- [Given passage]
##########

The congressman argues the bill would alleviate disaster recovery funding delays, unnecessary complexity, and give states more discretion over disaster recovery spending. He emphasized the impact of delayed relief in North Carolina in a September committee meeting.
“There are going to be many more disasters,” Rouzer said. “Many more storms on their way. This allows them direct access to the money they need upfront to get these folks back in their homes and repair and mitigate for future disasters.”
A broad range of stakeholders have advocated disaster recovery reform in recent years. Public policy nonprofit the Brookings Institute described the nation’s disaster response system as “labyrinthian” and advocated elevating FEMA — an agency within the Department of Homeland Security — to an independent cabinet to better coordinate with other agencies.
FEMA has approved more than $71.7 million in disaster assistance to North Carolina and has more than 1,000 staff on the ground in the state. FEMA officials state the agency’s Disaster Relief Fund has sufficient resources to address immediate needs from Hurricanes Helene and Milton but needs additional funding for long-term recovery.
The North Carolina Department of Transportation received $100 million in federal emergency relief funds last week and general assembly unanimously approved $273 million for Hurricane Helene relief Wednesday.

##########

[Spatial relationship rows]

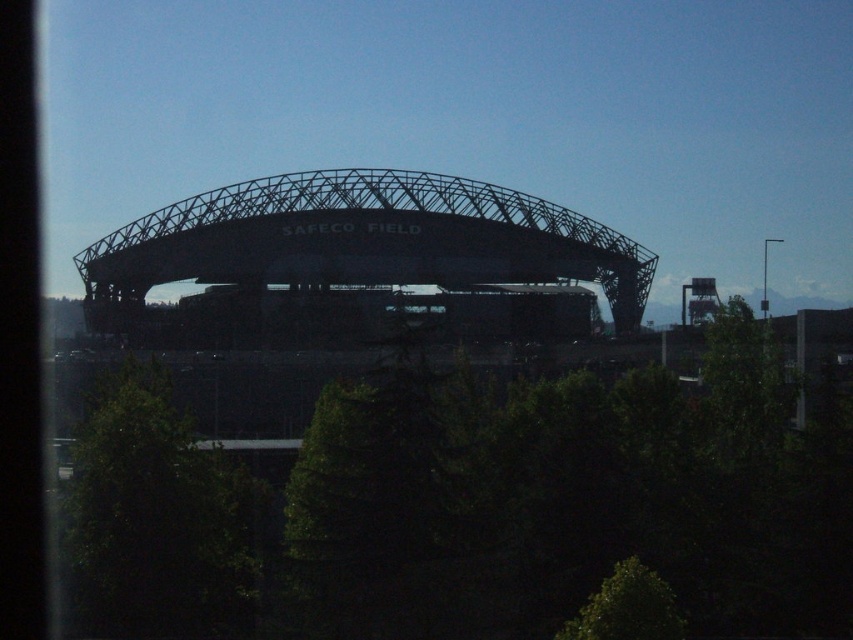
You are standing at the entrance of Safeco Field and want to locate the green leafy tree at center. According to the coordinates provided, where would you look to find it?

The green leafy tree at center is located at coordinates point (572, 499), so you should look towards the lower right direction from the entrance.

You are standing at the entrance of Safeco Field and notice two points marked on the ground. The first point is at coordinates point (x=766, y=625) and the second point is at point (x=732, y=349). Which point is closer to you when facing the stadium?

Point (x=766, y=625) is closer to you because it is in front of point (x=732, y=349) when facing the stadium.

You are a photographer standing in front of Safeco Field. You want to take a picture of the stadium with the green leafy tree at center and the green leafy tree at right in the background. Can you position yourself so that both trees are visible in the frame without one blocking the other?

The green leafy tree at center is in front of the green leafy tree at right, so positioning yourself so that both are visible without one blocking the other would require angling the camera to capture both trees in different planes. However, since the tree at center is closer, it may still partially block the tree at right depending on the camera angle and lens used.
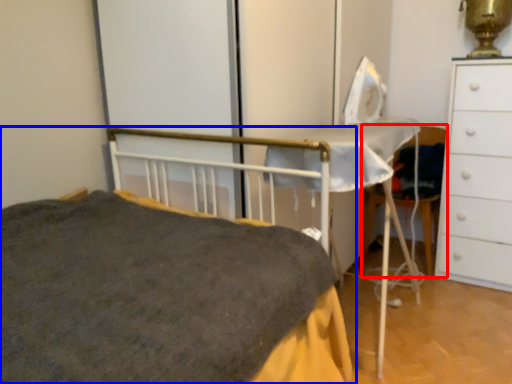
Question: Among these objects, which one is farthest to the camera, chair (highlighted by a red box) or bed (highlighted by a blue box)?

Choices:
 (A) chair
 (B) bed

Answer: (A)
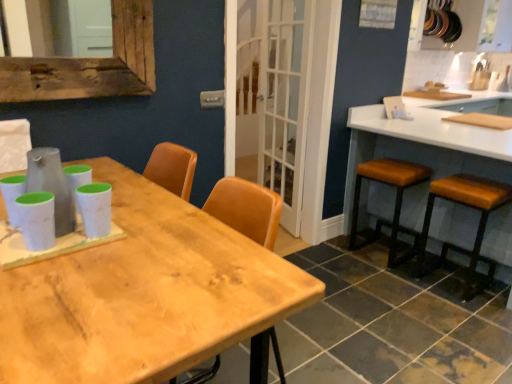
Question: From a real-world perspective, relative to white glass screen door at center, is brown leather stool at right, which is counted as the 1th stool, starting from the left, vertically above or below?

Choices:
 (A) above
 (B) below

Answer: (B)

Question: In terms of width, does brown leather stool at right, which is counted as the 1th stool, starting from the left, look wider or thinner when compared to white glass screen door at center?

Choices:
 (A) wide
 (B) thin

Answer: (A)

Question: Which object is the closest to the white glossy countertop at right?

Choices:
 (A) brown leather stool at right, which is counted as the 1th stool, starting from the left
 (B) white matte chair at upper left
 (C) wooden table at center
 (D) brown leather stool at right, positioned as the 1th stool in right-to-left order
 (E) white glass screen door at center

Answer: (A)

Question: Based on their relative distances, which object is farther from the wooden table at center?

Choices:
 (A) white glossy countertop at right
 (B) white glass screen door at center
 (C) white matte chair at upper left
 (D) brown leather stool at right, positioned as the 1th stool in right-to-left order
 (E) brown leather stool at right, which is the 2th stool in right-to-left order

Answer: (A)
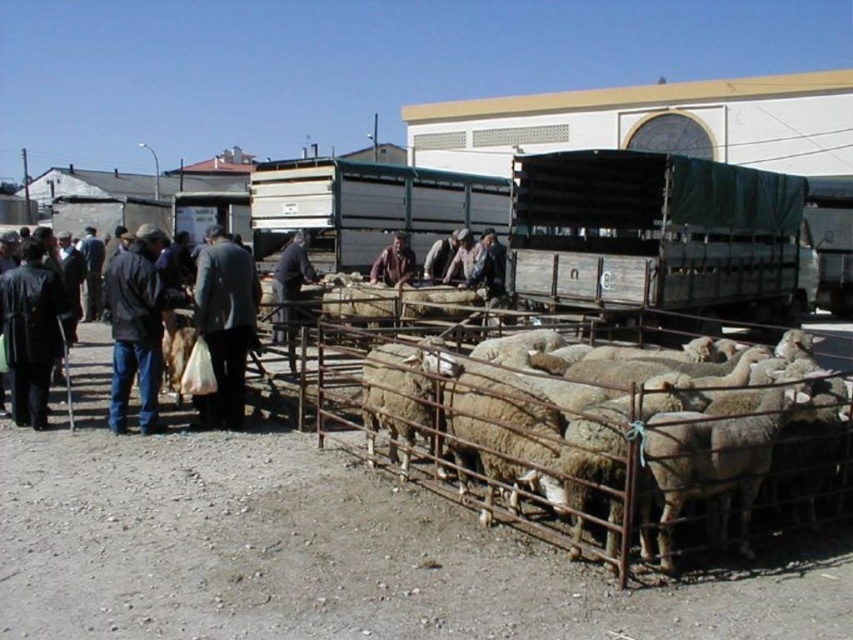
Question: Is wooden wagon at center positioned in front of dark gray suit at center?

Choices:
 (A) no
 (B) yes

Answer: (A)

Question: Is wooden wagon at center above dark blue jeans at center?

Choices:
 (A) yes
 (B) no

Answer: (A)

Question: Among these objects, which one is farthest from the camera?

Choices:
 (A) dark blue fabric at center
 (B) wooden wagon at center

Answer: (B)

Question: Which point is farther from the camera taking this photo?

Choices:
 (A) (286, 246)
 (B) (793, 314)

Answer: (A)

Question: Which of the following is the farthest from the observer?

Choices:
 (A) (552, 460)
 (B) (305, 259)

Answer: (B)

Question: Considering the relative positions of white woolen sheep at center and wooden wagon at center in the image provided, where is white woolen sheep at center located with respect to wooden wagon at center?

Choices:
 (A) left
 (B) right

Answer: (B)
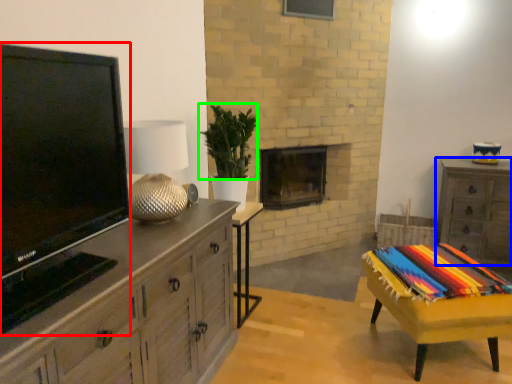
Question: Which is nearer to the television (highlighted by a red box)? chest of drawers (highlighted by a blue box) or plant (highlighted by a green box).

Choices:
 (A) chest of drawers
 (B) plant

Answer: (B)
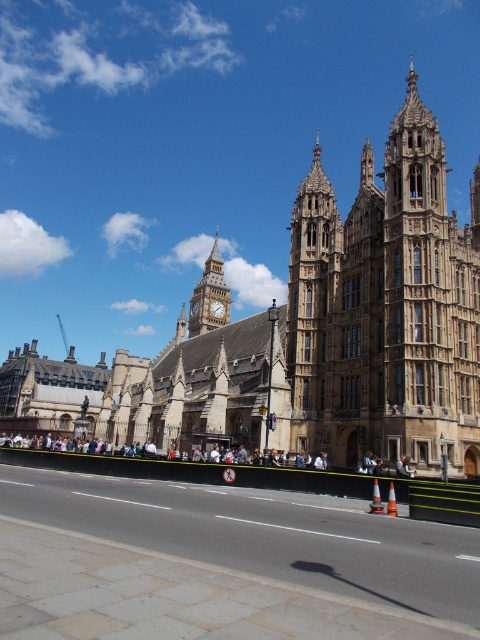
Find the location of a particular element. The image size is (480, 640). stone tower at upper right is located at coordinates (x=420, y=294).

The height and width of the screenshot is (640, 480). I want to click on stone tower at upper right, so click(x=420, y=294).

Which is above, stone tower at upper right or golden stone clock tower at center?

golden stone clock tower at center

Does point (435, 138) lie behind point (214, 292)?

No, (435, 138) is in front of (214, 292).

Between point (409, 204) and point (217, 266), which one is positioned behind?

Positioned behind is point (217, 266).

What are the coordinates of `stone tower at upper right` in the screenshot? It's located at (420, 294).

Does brown stone building at center appear on the right side of golden stone clock tower at center?

Correct, you'll find brown stone building at center to the right of golden stone clock tower at center.

Which is more to the right, brown stone building at center or golden stone clock tower at center?

Positioned to the right is brown stone building at center.

You are a GUI agent. You are given a task and a screenshot of the screen. Output one action in this format:
    pyautogui.click(x=<x>, y=<y>)
    Task: Click on the brown stone building at center
    
    Given the screenshot: What is the action you would take?
    pyautogui.click(x=314, y=333)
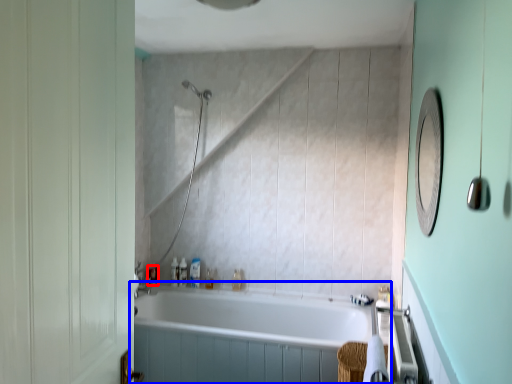
Question: Which of the following is the farthest to the observer, toiletry (highlighted by a red box) or bathtub (highlighted by a blue box)?

Choices:
 (A) toiletry
 (B) bathtub

Answer: (A)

##########

- [Brief A]
According to the disaster recovery passage, how many FEMA staff are on the ground in North Carolina?
- [Brief B]
Rewrite the rows from the line containing "Question: Which of the following is the farthest to" through the end of the rows, replacing "observer" with "viewer" and leaving everything else unchanged.

- [Exercise answer A]
More than 1,000 staff.

- [Exercise answer B]
Question: Which of the following is the farthest to the viewer, toiletry (highlighted by a red box) or bathtub (highlighted by a blue box)?

Choices:
 (A) toiletry
 (B) bathtub

Answer: (A)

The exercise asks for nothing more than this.